Message par etienne lorant le Lun 29 Juin 2015 - 10:18

Saints Pierre et Paul, apôtres, solennité

Livre des Actes des Apôtres 12,1-11.
À cette époque, le roi Hérode Agrippa se saisit de certains membres de l’Église pour les mettre à mal.
Il supprima Jacques, frère de Jean, en le faisant décapiter.
Voyant que cette mesure plaisait aux Juifs, il décida aussi d’arrêter Pierre. C’était les jours des Pains sans levain.
Il le fit appréhender, emprisonner, et placer sous la garde de quatre escouades de quatre soldats ; il voulait le faire comparaître devant le peuple après la Pâque.
Tandis que Pierre était ainsi détenu dans la prison, l’Église priait Dieu pour lui avec insistance.
Hérode allait le faire comparaître. Or, Pierre dormait, cette nuit-là, entre deux soldats ; il était attaché avec deux chaînes et des gardes étaient en faction devant la porte de la prison.
Et voici que survint l’ange du Seigneur, et une lumière brilla dans la cellule. Il réveilla Pierre en le frappant au côté et dit : « Lève-toi vite. » Les chaînes lui tombèrent des mains.
Alors l’ange lui dit : « Mets ta ceinture et chausse tes sandales. » Ce que fit Pierre. L’ange ajouta : « Enveloppe-toi de ton manteau et suis-moi. »
Pierre sortit derrière lui, mais il ne savait pas que tout ce qui arrivait grâce à l’ange était bien réel ; il pensait qu’il avait une vision.
Passant devant un premier poste de garde, puis devant un second, ils arrivèrent au portail de fer donnant sur la ville. Celui-ci s’ouvrit tout seul devant eux. Une fois dehors, ils s’engagèrent dans une rue, et aussitôt l’ange le quitta.
Alors, se reprenant, Pierre dit : « Vraiment, je me rends compte maintenant que le Seigneur a envoyé son ange, et qu’il m’a arraché aux mains d’Hérode et à tout ce qu’attendait le peuple juif. »

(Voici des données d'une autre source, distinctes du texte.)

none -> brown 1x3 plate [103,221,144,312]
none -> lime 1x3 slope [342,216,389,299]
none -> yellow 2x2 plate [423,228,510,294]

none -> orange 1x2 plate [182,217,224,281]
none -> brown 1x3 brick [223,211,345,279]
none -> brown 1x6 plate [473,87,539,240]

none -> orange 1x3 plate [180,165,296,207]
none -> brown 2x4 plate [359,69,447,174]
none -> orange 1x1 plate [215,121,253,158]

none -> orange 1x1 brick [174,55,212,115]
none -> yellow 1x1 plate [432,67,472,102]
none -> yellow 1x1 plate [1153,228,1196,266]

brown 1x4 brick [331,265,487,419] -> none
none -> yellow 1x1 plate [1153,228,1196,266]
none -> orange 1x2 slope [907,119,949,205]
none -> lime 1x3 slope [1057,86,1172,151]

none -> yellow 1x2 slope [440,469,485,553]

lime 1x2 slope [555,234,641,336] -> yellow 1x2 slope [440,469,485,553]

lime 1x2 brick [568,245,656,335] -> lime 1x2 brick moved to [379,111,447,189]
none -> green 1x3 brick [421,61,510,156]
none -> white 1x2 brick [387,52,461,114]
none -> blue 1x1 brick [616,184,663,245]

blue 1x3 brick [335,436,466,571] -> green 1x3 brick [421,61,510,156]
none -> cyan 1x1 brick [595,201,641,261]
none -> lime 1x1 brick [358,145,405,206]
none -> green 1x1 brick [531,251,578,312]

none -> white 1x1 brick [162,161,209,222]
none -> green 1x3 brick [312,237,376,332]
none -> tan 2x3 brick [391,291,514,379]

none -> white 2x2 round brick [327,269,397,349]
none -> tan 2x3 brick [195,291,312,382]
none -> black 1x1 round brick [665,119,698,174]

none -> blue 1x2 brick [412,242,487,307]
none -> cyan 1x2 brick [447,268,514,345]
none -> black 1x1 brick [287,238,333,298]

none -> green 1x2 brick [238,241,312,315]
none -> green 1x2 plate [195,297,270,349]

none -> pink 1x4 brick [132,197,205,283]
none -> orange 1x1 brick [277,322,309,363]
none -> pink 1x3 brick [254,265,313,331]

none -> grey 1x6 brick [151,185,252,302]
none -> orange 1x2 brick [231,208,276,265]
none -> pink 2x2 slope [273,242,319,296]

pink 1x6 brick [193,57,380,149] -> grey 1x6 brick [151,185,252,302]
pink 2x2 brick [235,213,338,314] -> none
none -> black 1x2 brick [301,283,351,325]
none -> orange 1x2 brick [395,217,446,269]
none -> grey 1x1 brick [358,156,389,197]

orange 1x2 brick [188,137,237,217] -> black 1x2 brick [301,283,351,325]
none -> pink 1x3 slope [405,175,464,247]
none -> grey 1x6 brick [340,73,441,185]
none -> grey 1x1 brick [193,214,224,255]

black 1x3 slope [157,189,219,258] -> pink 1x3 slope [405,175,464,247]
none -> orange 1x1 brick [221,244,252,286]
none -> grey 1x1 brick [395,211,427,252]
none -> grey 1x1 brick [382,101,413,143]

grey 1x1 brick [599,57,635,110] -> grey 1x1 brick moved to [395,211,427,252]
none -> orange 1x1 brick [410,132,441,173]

Deuxième lettre de saint Paul Apôtre à Timothée 4,6-8.17-18.
Bien-aimé, je suis déjà offert en sacrifice, le moment de mon départ est venu.
J’ai mené le bon combat, j’ai achevé ma course, j’ai gardé la foi.
Je n’ai plus qu’à recevoir la couronne de la justice : le Seigneur, le juste juge, me la remettra en ce jour-là, et non seulement à moi, mais aussi à tous ceux qui auront désiré avec amour sa Manifestation glorieuse.
Le Seigneur, lui, m’a assisté. Il m’a rempli de force pour que, par moi, la proclamation de l’Évangile s’accomplisse jusqu’au bout et que toutes les nations l’entendent. J’ai été arraché à la gueule du lion ;
le Seigneur m’arrachera encore à tout ce qu’on fait pour me nuire. Il me sauvera et me fera entrer dans son Royaume céleste. À lui la gloire pour les siècles des siècles. Amen.




Évangile de Jésus Christ selon saint Matthieu 16,13-19.
En ce temps-là, Jésus, arrivé dans la région de Césarée-de-Philippe, demandait à ses disciples : « Au dire des gens, qui est le Fils de l’homme ? »
Ils répondirent : « Pour les uns, Jean le Baptiste ; pour d’autres, Élie ; pour d’autres encore, Jérémie ou l’un des prophètes. »
Jésus leur demanda : « Et vous, que dites-vous ? Pour vous, qui suis-je ? »
Alors Simon-Pierre prit la parole et dit : « Tu es le Christ, le Fils du Dieu vivant ! »
Prenant la parole à son tour, Jésus lui dit : « Heureux es-tu, Simon fils de Yonas : ce n’est pas la chair et le sang qui t’ont révélé cela, mais mon Père qui est aux cieux.
Et moi, je te le déclare : Tu es Pierre, et sur cette pierre je bâtirai mon Église ; et la puissance de la Mort ne l’emportera pas sur elle.
Je te donnerai les clés du royaume des Cieux : tout ce que tu auras lié sur la terre sera lié dans les cieux, et tout ce que tu auras délié sur la terre sera délié dans les cieux. »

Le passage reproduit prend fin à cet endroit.